Below are some records; return each one exactly.

*** Supplied material

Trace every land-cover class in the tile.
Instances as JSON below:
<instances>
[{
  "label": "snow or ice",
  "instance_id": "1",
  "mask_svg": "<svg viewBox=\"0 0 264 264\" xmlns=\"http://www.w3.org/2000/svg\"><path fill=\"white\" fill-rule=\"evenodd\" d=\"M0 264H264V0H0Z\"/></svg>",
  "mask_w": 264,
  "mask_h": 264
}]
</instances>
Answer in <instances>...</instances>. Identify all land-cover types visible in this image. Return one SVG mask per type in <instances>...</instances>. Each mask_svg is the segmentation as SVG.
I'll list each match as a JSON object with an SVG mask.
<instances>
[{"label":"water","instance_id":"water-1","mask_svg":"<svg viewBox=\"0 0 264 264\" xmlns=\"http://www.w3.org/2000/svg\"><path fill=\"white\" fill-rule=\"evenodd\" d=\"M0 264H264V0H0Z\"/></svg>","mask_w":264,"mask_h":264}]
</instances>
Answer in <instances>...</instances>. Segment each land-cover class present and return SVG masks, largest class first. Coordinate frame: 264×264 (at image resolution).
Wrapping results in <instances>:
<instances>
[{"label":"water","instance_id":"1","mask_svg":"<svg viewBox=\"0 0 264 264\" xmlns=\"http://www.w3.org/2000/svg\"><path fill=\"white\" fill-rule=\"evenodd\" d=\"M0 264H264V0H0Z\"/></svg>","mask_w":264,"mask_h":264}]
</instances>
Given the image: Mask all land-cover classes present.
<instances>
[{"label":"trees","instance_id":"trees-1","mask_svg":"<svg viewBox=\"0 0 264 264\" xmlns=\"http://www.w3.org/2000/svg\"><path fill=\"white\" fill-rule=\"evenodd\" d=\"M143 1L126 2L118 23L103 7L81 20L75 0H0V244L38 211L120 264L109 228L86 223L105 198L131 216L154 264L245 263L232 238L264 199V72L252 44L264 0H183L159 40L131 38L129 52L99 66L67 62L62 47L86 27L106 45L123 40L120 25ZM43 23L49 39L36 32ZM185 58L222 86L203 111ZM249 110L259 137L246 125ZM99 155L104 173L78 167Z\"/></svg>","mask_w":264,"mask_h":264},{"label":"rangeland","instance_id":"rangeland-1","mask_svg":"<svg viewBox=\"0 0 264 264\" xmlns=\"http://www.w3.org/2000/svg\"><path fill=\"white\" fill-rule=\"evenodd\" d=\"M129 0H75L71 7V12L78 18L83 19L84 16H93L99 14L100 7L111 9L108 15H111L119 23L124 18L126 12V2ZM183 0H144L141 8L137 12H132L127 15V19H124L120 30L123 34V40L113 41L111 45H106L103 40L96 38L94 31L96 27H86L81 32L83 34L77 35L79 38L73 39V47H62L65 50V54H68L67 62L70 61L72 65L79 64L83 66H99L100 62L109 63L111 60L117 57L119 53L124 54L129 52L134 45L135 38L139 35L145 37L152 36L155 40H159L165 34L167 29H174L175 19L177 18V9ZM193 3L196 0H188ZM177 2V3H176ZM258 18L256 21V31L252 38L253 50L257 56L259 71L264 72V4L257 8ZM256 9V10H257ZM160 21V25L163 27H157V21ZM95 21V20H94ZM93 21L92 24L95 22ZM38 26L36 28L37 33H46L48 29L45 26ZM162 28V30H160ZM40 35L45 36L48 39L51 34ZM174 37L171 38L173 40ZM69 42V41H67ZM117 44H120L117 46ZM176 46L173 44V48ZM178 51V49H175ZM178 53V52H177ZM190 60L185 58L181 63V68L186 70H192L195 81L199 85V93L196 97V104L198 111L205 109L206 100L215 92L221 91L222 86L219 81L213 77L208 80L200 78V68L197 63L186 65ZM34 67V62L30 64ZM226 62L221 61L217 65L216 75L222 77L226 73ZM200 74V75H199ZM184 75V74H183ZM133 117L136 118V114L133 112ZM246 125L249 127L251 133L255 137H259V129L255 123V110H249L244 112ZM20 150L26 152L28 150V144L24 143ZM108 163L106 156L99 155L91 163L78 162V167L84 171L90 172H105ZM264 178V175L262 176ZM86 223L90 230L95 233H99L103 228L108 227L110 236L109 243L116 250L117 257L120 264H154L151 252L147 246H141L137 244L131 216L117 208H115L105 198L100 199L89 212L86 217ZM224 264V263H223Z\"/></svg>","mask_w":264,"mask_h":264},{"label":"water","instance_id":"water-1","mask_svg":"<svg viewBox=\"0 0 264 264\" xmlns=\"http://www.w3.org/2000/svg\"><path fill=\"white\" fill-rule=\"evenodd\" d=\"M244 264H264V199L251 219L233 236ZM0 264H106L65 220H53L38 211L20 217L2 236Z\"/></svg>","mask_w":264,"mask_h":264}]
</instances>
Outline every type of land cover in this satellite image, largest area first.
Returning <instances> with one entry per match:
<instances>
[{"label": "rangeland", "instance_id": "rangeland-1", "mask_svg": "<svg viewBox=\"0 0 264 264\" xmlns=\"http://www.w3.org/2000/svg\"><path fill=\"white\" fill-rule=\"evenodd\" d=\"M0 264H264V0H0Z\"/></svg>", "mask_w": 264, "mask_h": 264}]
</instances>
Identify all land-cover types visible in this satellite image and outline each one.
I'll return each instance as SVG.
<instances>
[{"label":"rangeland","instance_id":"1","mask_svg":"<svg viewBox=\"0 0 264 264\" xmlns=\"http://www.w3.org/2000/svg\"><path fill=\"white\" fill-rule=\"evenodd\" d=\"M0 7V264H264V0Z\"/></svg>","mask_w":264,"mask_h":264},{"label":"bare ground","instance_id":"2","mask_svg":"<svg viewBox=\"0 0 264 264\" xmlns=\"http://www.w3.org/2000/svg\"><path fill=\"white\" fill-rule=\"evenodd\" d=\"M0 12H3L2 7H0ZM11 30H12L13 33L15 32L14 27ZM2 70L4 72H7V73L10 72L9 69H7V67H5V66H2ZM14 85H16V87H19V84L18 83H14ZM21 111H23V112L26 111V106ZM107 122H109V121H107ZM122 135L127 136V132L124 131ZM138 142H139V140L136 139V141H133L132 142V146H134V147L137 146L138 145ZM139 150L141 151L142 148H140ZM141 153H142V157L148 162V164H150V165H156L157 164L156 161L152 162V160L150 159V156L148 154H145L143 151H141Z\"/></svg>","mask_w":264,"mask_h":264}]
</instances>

******

Complete output
Trace every land-cover class in the tile.
Instances as JSON below:
<instances>
[{
  "label": "snow or ice",
  "instance_id": "1",
  "mask_svg": "<svg viewBox=\"0 0 264 264\" xmlns=\"http://www.w3.org/2000/svg\"><path fill=\"white\" fill-rule=\"evenodd\" d=\"M0 264H264V0H0Z\"/></svg>",
  "mask_w": 264,
  "mask_h": 264
}]
</instances>
Answer in <instances>...</instances>. Identify all land-cover types visible in this image. Return one SVG mask per type in <instances>...</instances>. Each mask_svg is the segmentation as SVG.
I'll list each match as a JSON object with an SVG mask.
<instances>
[{"label":"water","instance_id":"water-1","mask_svg":"<svg viewBox=\"0 0 264 264\" xmlns=\"http://www.w3.org/2000/svg\"><path fill=\"white\" fill-rule=\"evenodd\" d=\"M0 264H264V0H0Z\"/></svg>","mask_w":264,"mask_h":264}]
</instances>
Answer in <instances>...</instances>. Segment each land-cover class present and return SVG masks, largest class first. Coordinate frame: 264×264 (at image resolution).
Wrapping results in <instances>:
<instances>
[{"label":"water","instance_id":"1","mask_svg":"<svg viewBox=\"0 0 264 264\" xmlns=\"http://www.w3.org/2000/svg\"><path fill=\"white\" fill-rule=\"evenodd\" d=\"M0 264H264V0H0Z\"/></svg>","mask_w":264,"mask_h":264}]
</instances>
Given the image: Mask all land-cover classes present.
<instances>
[{"label":"trees","instance_id":"trees-1","mask_svg":"<svg viewBox=\"0 0 264 264\" xmlns=\"http://www.w3.org/2000/svg\"><path fill=\"white\" fill-rule=\"evenodd\" d=\"M143 1L126 2L118 23L103 7L81 20L75 0H0V244L38 211L120 264L109 228L86 223L105 198L131 216L154 264L245 263L232 238L264 199V72L252 44L264 0H183L159 40L131 38L129 52L99 66L67 62L62 47L86 27L106 45L123 40L120 25ZM43 23L49 39L36 32ZM185 58L222 86L203 111ZM249 110L259 137L246 125ZM99 155L104 173L78 167Z\"/></svg>","mask_w":264,"mask_h":264},{"label":"rangeland","instance_id":"rangeland-1","mask_svg":"<svg viewBox=\"0 0 264 264\" xmlns=\"http://www.w3.org/2000/svg\"><path fill=\"white\" fill-rule=\"evenodd\" d=\"M129 0H75L71 7V12L78 18L83 19L84 16H93L99 14L100 7L111 9L108 15H111L119 23L124 18L126 12V2ZM183 0H144L141 8L137 12H132L127 15V19H124L120 30L123 34V40L113 41L111 45H106L103 40L96 38L94 31L96 27H86L81 32L83 34L77 35L79 38L73 39V47H62L65 50V54H68L67 62L70 61L72 65L79 64L83 66H99L100 62L109 63L111 60L117 57L119 53L124 54L129 52L134 45L135 38L139 35L145 37L152 36L155 40H159L165 34L167 29H174L175 19L177 18V9ZM193 3L196 0H188ZM177 2V3H176ZM258 18L256 21V31L252 38L253 50L257 56L259 71L264 72V4L257 8ZM256 9V10H257ZM160 21V25L163 27H157V21ZM95 21V20H94ZM93 21L92 24L95 22ZM38 26L36 28L37 33H46L48 29L45 26ZM162 28V30H160ZM40 35L45 36L48 39L51 34ZM174 37L171 38L173 40ZM69 42V41H67ZM117 44H120L117 46ZM176 46L173 44V48ZM178 51V49H175ZM178 53V52H177ZM190 60L185 58L181 63V68L186 70H192L195 81L199 85V93L196 97V104L198 111L205 109L206 100L215 92L221 91L222 86L219 81L213 77L208 80L200 78V68L197 63L186 65ZM34 67V62L30 64ZM226 62L221 61L217 65L216 75L222 77L226 73ZM200 74V75H199ZM184 75V74H183ZM133 117L136 118V114L133 112ZM246 125L249 127L251 133L255 137H259V129L255 123V110H249L244 112ZM20 150L26 152L28 150V144L24 143ZM108 163L106 156L99 155L91 163L78 162V167L84 171L90 172H105ZM264 178V175L262 176ZM86 223L90 230L95 233H99L103 228L108 227L110 236L109 243L116 250L117 257L120 264H154L151 252L147 246H141L137 244L131 216L117 208H115L105 198L100 199L89 212L86 217ZM224 264V263H223Z\"/></svg>","mask_w":264,"mask_h":264},{"label":"water","instance_id":"water-1","mask_svg":"<svg viewBox=\"0 0 264 264\" xmlns=\"http://www.w3.org/2000/svg\"><path fill=\"white\" fill-rule=\"evenodd\" d=\"M244 264H264V199L251 219L233 236ZM0 264H106L65 220H53L38 211L20 217L2 236Z\"/></svg>","mask_w":264,"mask_h":264}]
</instances>
Outline every type of land cover in this satellite image, largest area first.
Returning <instances> with one entry per match:
<instances>
[{"label": "rangeland", "instance_id": "rangeland-1", "mask_svg": "<svg viewBox=\"0 0 264 264\" xmlns=\"http://www.w3.org/2000/svg\"><path fill=\"white\" fill-rule=\"evenodd\" d=\"M0 264H264V0H0Z\"/></svg>", "mask_w": 264, "mask_h": 264}]
</instances>
Identify all land-cover types visible in this satellite image and outline each one.
I'll return each instance as SVG.
<instances>
[{"label":"rangeland","instance_id":"1","mask_svg":"<svg viewBox=\"0 0 264 264\" xmlns=\"http://www.w3.org/2000/svg\"><path fill=\"white\" fill-rule=\"evenodd\" d=\"M0 7V264H264V0Z\"/></svg>","mask_w":264,"mask_h":264},{"label":"bare ground","instance_id":"2","mask_svg":"<svg viewBox=\"0 0 264 264\" xmlns=\"http://www.w3.org/2000/svg\"><path fill=\"white\" fill-rule=\"evenodd\" d=\"M0 12H3L2 7H0ZM11 30H12L13 33L15 32L14 27ZM2 70L4 72H7V73L10 72L9 69H7V67H5V66H2ZM14 85H16V87H19V84L18 83H14ZM21 111H23V112L26 111V106ZM107 122H109V121H107ZM122 135L127 136V132L124 131ZM138 142H139V140L136 139V141H133L132 142V146H134V147L137 146L138 145ZM139 150L141 151L142 148H140ZM141 153H142V157L148 162V164H150V165H156L157 164L156 161L152 162V160L150 159V156L148 154H145L143 151H141Z\"/></svg>","mask_w":264,"mask_h":264}]
</instances>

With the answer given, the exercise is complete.